Summit too hard to swallow?

Nov 18th, 2009 | By | Category: Food for Thought

By SHALWAH EVANS
November 18, 2009

As a reporter my job is to take complicated issues and frame them so that they make sense to the average person—or so I thought. But by the end of this World Summit on Food Security, I too am confused about this behemoth of an issue. I’ve collected all the papers. I’ve read the documents. I’ve listened to the statements made by delegates from various countries. And I still wonder: has anything come from this summit, funded by the Saudis for $2.5 million.

I am unsure how to appease the reader when it comes to the huge multi-faceted issue at the end of a summit that essentially has not reached a solution.

Jacques Diouf, director-general of the Food and Agriculture Organization of the United Nations, said that he “believes that we have agreed on important things.” And although he concedes that a summit cannot solve the problems, but only actions of the leaders who have made promises can do that, he said that some progress has been made.

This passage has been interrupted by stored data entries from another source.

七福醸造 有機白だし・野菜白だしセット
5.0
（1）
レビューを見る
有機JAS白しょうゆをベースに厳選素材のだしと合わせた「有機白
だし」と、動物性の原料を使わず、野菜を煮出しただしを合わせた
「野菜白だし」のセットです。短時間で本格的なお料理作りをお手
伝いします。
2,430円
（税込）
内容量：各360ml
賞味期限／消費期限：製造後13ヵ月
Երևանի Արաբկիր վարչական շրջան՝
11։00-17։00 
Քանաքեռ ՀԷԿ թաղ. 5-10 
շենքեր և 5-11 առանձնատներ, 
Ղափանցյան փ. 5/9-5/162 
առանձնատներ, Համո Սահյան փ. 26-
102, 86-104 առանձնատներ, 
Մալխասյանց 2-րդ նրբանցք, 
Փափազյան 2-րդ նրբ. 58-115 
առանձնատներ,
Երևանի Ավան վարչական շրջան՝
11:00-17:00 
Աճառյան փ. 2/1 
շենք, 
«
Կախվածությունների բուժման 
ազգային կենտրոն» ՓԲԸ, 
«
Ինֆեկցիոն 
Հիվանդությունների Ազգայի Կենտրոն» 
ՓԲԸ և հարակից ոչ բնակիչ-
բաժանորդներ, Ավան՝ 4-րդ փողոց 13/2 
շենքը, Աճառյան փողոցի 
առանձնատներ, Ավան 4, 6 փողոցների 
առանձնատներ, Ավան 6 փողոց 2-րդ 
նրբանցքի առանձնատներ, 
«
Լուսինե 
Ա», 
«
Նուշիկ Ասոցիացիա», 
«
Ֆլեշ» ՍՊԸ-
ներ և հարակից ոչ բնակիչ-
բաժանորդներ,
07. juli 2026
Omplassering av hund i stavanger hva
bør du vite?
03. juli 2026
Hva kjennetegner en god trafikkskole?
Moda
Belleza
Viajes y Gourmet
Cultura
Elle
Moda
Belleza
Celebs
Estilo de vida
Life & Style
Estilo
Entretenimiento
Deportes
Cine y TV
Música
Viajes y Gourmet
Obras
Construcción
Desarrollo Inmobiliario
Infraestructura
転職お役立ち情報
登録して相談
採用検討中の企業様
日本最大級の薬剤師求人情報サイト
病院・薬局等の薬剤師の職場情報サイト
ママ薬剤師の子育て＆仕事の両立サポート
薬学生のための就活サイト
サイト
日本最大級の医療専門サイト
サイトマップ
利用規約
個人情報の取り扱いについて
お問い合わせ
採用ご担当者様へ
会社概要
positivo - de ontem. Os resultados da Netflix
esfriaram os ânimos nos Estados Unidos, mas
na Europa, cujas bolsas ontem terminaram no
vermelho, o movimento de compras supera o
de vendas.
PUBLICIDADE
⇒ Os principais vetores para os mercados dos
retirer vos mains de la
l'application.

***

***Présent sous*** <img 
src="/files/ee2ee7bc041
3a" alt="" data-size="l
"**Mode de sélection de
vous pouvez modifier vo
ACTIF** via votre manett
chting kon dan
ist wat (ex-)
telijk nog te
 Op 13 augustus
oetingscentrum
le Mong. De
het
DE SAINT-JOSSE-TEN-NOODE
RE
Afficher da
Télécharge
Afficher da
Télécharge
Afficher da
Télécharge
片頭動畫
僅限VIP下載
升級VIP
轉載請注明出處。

I think about this as I reflect on this experience. During a short break between the conclusion of the summit and Diouf’s press conference I went to lunch across the street with some colleagues. We settled at an outside table of a nice restaurant with mid-range prices; about seven euros for a margherita pizza. After a miscommunication about a plate of tortellini ensued my colleagues and I left only paying for what we thought was fair, leaving a cold plate of tortellini on the table—almost completely untouched. I ordered tortellini with cream sauce, as described and pictured on the menu not expecting it to have small pieces of ham sprinkled on top. I don’t eat ham for religious reasons, and asked that the food be taken back.

I couldn’t even begin to figure out the value of that plate of tortellini in the larger scheme of food and agriculture, but I know I felt guilty as I replayed in my head the words of African visitors attending the summit. Most of them were from NGOs in developing countries, hoping for the chance to be heard by UN leaders regarding the lack of access to food in their countries. Here I was leaving food on a table, because of a religious restriction nonetheless, but interviewing people who have seen famine and drought in their homes.

Particularly I thought about Aichatori Sami from Niger. I met her at the Food Sovereignty Forum’s events on the first day of the summit. In a park across the street from the FAO building, surrounded by police officers, she gathered with other NGO leaders to discuss what absolutely needs to be done to end hunger. She spoke softly, with no malice in her voice.

“I am with the regional Peasants Platform from Niger and we are part of La Via Campesina, which is an umbrella organization,” she said. “We are very proud to come to this forum. We have great hope that our governments may be able to insist, and to press upon FAO so that they can really implement the concept of food sovereignty—which to me means being able to be fed, to eat as much as you need to. And when I say eat I mean good quality food.

“As I see it, during the last years, efforts for food security are still too weak. There has been a decline in the percentage of food aid to developing countries. I think that our governments should stand up and pressure the people at UNICEF, FAO and other institutions so that they really do the things discussed here this week.”

At the press conference most reporters touched on similar subjects. This summit failed, these talks led to nothing. The sentiment was skepticism. After previous meetings like this, nothing has happened. So people like Sami, and reporters, are understandably wary of believing that anything will change this time. If effective fights against hunger failed to materialize from previous events like this why should we believe. As of right now the summit has just ended. And whether or not promises will be kept is to be seen. And it is the hope of people like Aichatori Sami that this summit won’t be added to the list of examples of failed talks. And as human being with a heart, and a reporter who sees the passion of both sides—the intent of the UN leaders and doubt of the hungry people—it’s my hope as well.